**ASSIGNMENT:** Which lines run from the one containing "kollégák: ha Ön" to the end of the entries below? Retype exactly those, both ends included.

**AVAILABLE DATA:**
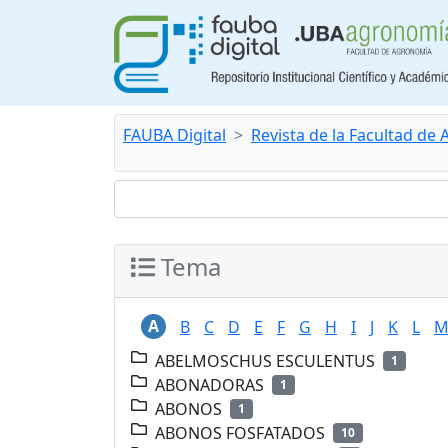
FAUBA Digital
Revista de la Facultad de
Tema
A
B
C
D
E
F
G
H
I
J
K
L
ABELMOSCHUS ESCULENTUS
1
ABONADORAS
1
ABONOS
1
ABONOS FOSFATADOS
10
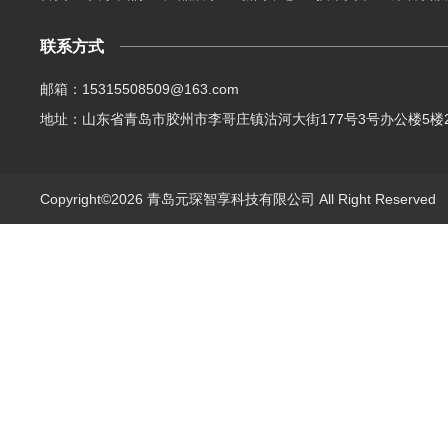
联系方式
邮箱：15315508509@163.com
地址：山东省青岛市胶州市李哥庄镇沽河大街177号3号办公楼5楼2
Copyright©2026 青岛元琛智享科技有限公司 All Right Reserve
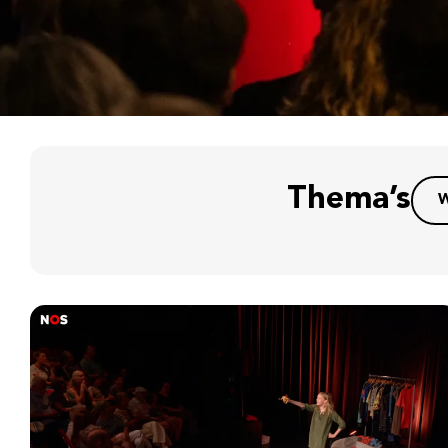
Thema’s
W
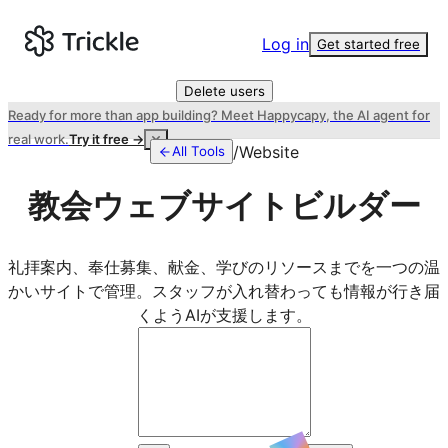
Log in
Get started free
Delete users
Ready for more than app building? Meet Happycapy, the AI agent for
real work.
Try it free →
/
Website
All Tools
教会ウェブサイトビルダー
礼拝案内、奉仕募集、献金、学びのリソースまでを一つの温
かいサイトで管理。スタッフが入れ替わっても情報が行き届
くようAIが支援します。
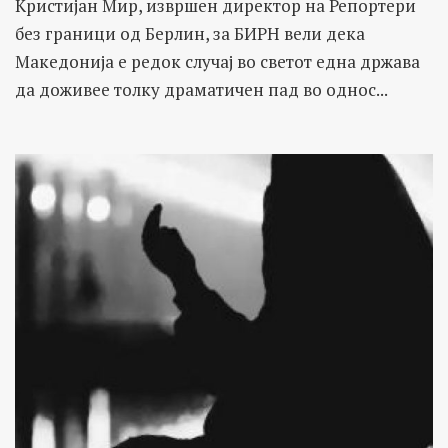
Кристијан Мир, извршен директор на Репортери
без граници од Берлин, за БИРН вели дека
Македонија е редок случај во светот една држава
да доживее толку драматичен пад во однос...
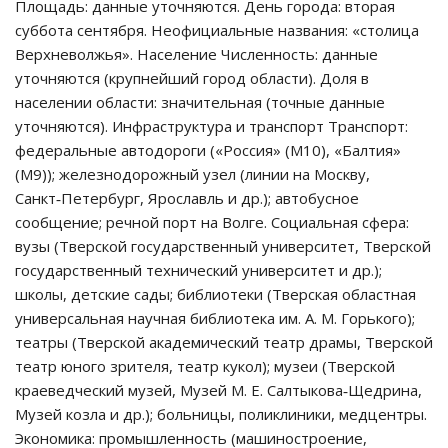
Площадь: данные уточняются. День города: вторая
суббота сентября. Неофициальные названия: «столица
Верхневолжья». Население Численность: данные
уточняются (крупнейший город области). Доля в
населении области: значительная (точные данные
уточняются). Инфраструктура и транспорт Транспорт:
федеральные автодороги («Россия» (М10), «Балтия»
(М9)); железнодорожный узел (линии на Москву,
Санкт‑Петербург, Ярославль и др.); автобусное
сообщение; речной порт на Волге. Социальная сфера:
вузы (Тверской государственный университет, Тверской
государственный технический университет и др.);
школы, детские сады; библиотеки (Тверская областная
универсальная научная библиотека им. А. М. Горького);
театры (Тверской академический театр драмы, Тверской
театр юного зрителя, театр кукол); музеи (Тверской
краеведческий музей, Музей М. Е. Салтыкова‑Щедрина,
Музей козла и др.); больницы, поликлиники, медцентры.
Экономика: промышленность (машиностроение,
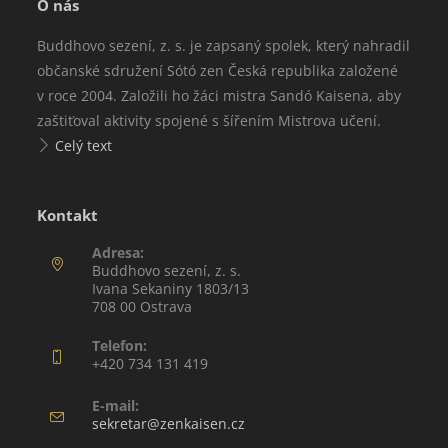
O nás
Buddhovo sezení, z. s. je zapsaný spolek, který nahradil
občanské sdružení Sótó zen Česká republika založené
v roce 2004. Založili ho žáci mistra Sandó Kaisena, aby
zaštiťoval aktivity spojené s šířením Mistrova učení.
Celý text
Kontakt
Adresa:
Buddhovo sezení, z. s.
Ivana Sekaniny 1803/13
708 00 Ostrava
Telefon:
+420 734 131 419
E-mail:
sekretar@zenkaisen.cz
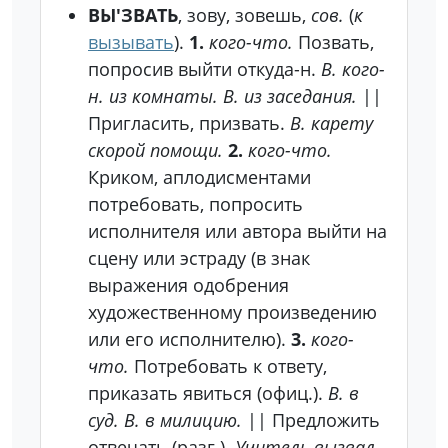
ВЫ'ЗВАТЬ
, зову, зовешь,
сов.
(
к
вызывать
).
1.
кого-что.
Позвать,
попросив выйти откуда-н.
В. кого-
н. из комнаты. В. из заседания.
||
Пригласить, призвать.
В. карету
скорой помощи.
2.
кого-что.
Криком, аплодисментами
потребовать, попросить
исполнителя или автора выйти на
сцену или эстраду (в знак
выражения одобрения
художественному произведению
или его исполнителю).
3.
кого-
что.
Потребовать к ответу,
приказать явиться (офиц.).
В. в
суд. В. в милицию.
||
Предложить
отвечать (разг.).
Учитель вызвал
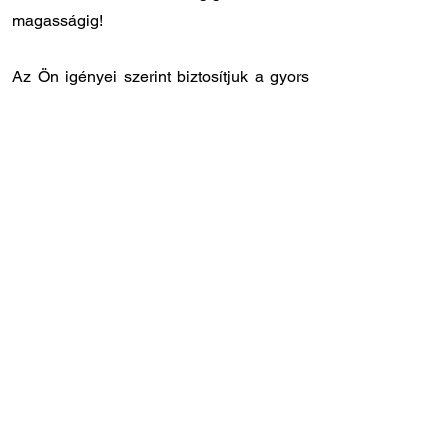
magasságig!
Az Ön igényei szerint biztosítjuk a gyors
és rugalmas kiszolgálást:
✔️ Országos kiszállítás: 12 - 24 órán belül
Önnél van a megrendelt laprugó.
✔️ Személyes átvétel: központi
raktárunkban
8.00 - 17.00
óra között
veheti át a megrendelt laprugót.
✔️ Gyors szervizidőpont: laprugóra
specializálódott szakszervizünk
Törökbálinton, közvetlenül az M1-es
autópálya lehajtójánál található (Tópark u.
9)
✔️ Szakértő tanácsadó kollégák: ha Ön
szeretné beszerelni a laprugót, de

**SOLVED EXERCISE:**
✔️ Szakértő tanácsadó kollégák: ha Ön
szeretné beszerelni a laprugót, de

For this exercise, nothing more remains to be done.